Publish-Subscribe System

Muthiah M Muthaia Chettiar
Manpreet Singh   Mingsheng Hong   Prof. Johannes Gehrke   Prof. Jayavel Shanmugasundaram  


Introduction

Publish-Subscribe system, also known as pubsub in short, is a type of database system that serves a group of subscribers interested in various events with notifications as the events occur. Subscribers who are interested in a set of attributes register their interests in the system. The list of these subscriptions is then indexed. Once a particular event occurs, it searches through its database of subscribers and finds all the subscribers who are interested in this event and notifies them that an event of their interest has occured. A simple example is a system that has a group of subscribers who are interested in the stock prices of various companies. An event in this case would be that the share price of a company, say Intel, has gone above $50. The system would then use the index it has built on the subscribers to identify all and only those subscribers who are interested in this event and output their id's. We can then use these id's as necessary to notify the subscribers.

One research direction in publish-subscribe systems is to find the best indexing and event matching model so that we have the best throughput - i.e. the number of events matched by the system is substantial for a given set of subscribers whose size is non-trivial.
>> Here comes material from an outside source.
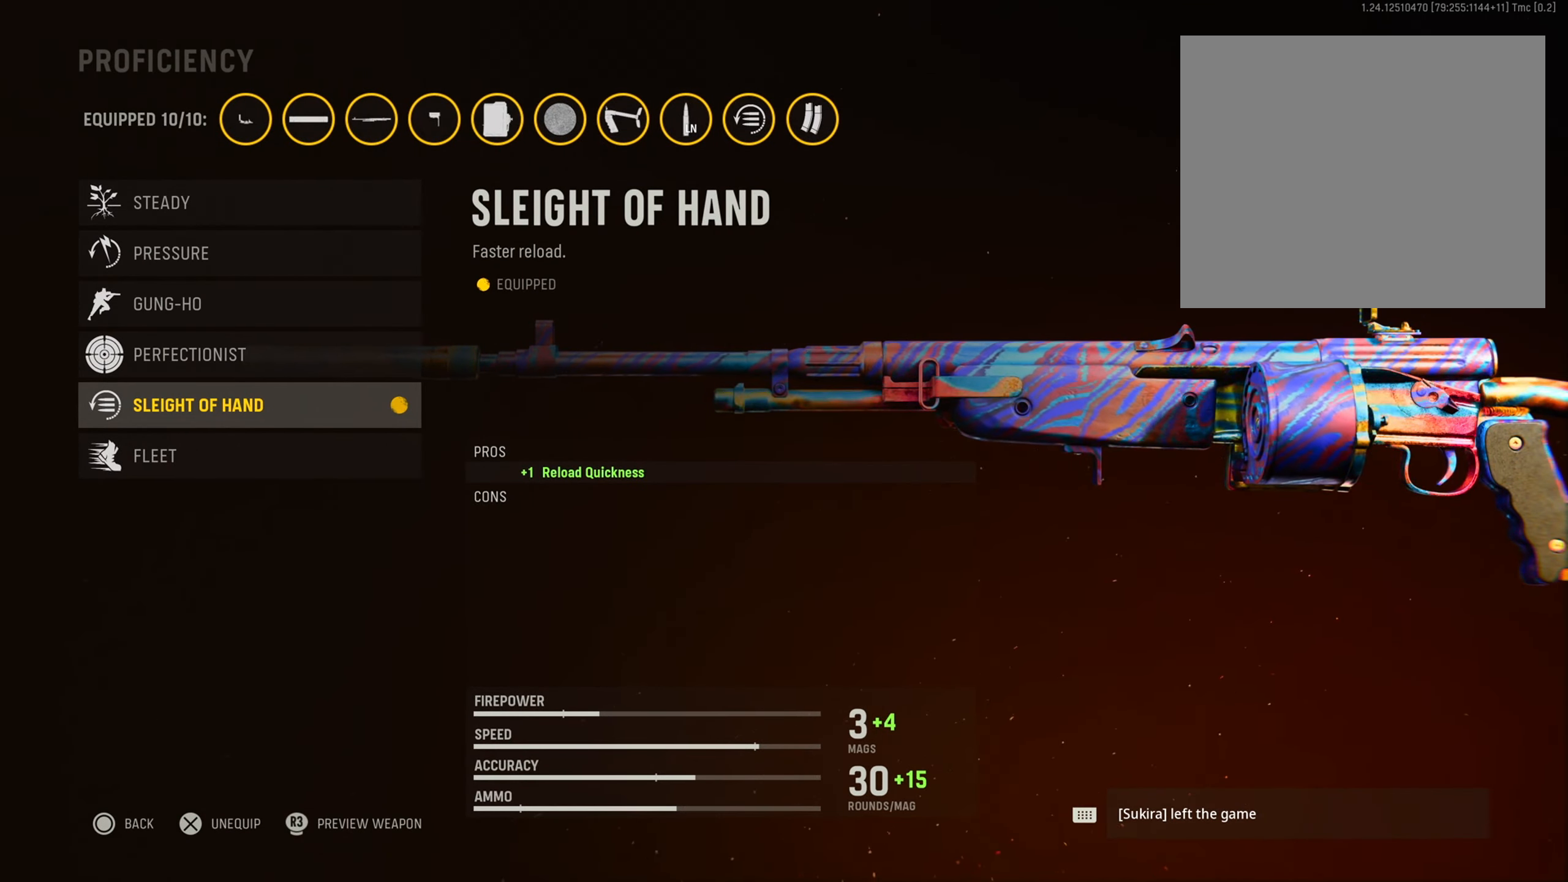
{"buttons": [], "left_stick": "center", "right_stick": "center", "events": []}
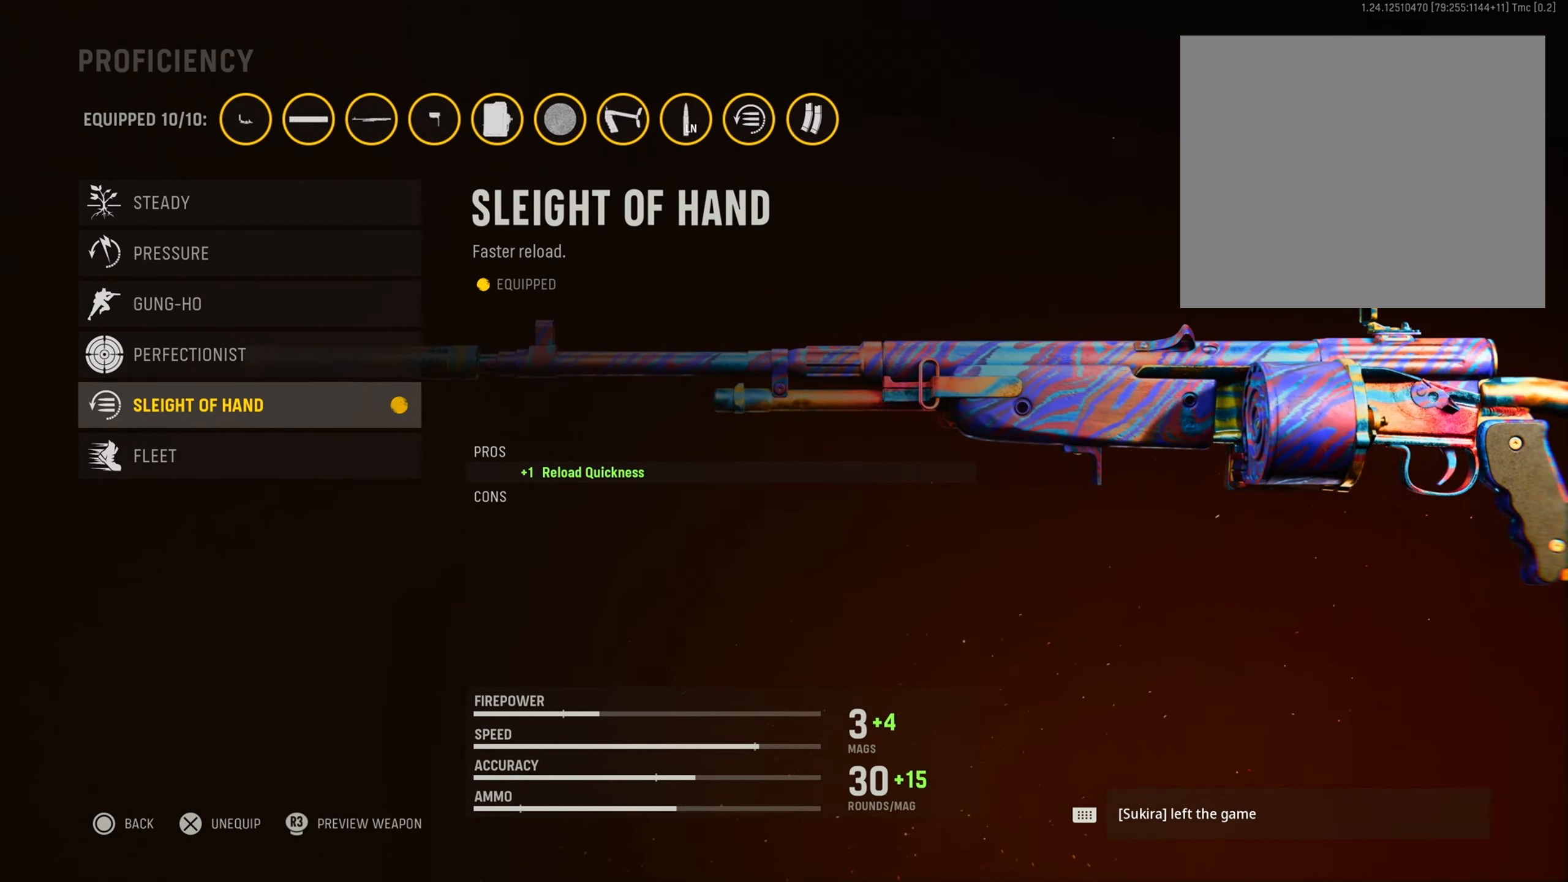
{"buttons": [], "left_stick": "center", "right_stick": "center", "events": []}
While our research considers the above as one of our objectives, we also wish to design a pubsub system that takes advantage of pattern of subscriptions and events that comes up with a system that performs better on average. The existing publish-subscribe systems treat the set of subscribers and events to be uniformly distributed - that is, equal number of subscribers are interested in any attribute of the system. However, the reality is that this distribution is highy skewed and dynamic(e.g. a lot more subscribers will be interested in the share price of Google right after its IPO, than any other company, and its stock price will show more activity during this period). If this property of the system could be taken advantage of, we can come up a system that performs much better and adjusts itself to changes in the subscribers' pattern of interest as well as changing event distribution, and thus stay viable all the time. Mathematically, thus, we assume that both the subscription and event distribution follows the zipfian distribution, with respect to the attributes. That is, there will be a small set of attributes in the system that majority of the subscribers will be interested in and the generally large set of remaining attributes is much less popular.

Implementation

We are using the R+ Tree, the multidimensional version of the B+ Tree, as our indexing data structure. In our system, each attribute forms a dimension; subscribers register their interest by subscribing to any subset of these dimensions, and for each dimension, they express a range of interest. Thus, abstractly, each subscriber forms a hyper rectangle in our system. We index on these rectangles using R+ Tree and use it as our backbone of the pubsub system.

Progress and future work

Currently, we have implemented the basic R+ Tree structure as well as the event matching engine on this data structure. We have tested this system and it works out reasonably well for a subscriber pool of size 500000, in a system of 32 attributes, with each subscriber subscribing to 4 attributes on average. The throughput of the system reaches above 1000 events per second, fluctuating subject to various parameters of the system. We compared it with another existing pubsub system, Le Subscribe, and found that at this scale, on average, our system performs better under many circumstances (i.e. various sets of parameters of the system).

Next we plan to enhance the system so that it can adjust to dynamic workloads, i.e. to changing event patterns. That is, we expect to improve the indexing and event matching mechanism so that the index structure detects subscribers who subscribe to popular attribute and value set and adjust itself so that the event matching time involving these subscribers is much faster. To put it simply, serving frequently matching subscribers in the system becomes faster than serving subscribers who are rarely matched by incoming events. Considering the zipfian distribution of subscribers and events in terms of the attributes they subscribe to, we expect that there are going to be many events on these popular attributes and for these events, our system is expected to perform much better thatn otherwise, and thus, on average, we expect the throughput of the system to be better. More importantly, as the attributes that are popular changes over time, we expect our index to dynamically adjust itself so that it is now faster to serve events on these new set of popular attributes.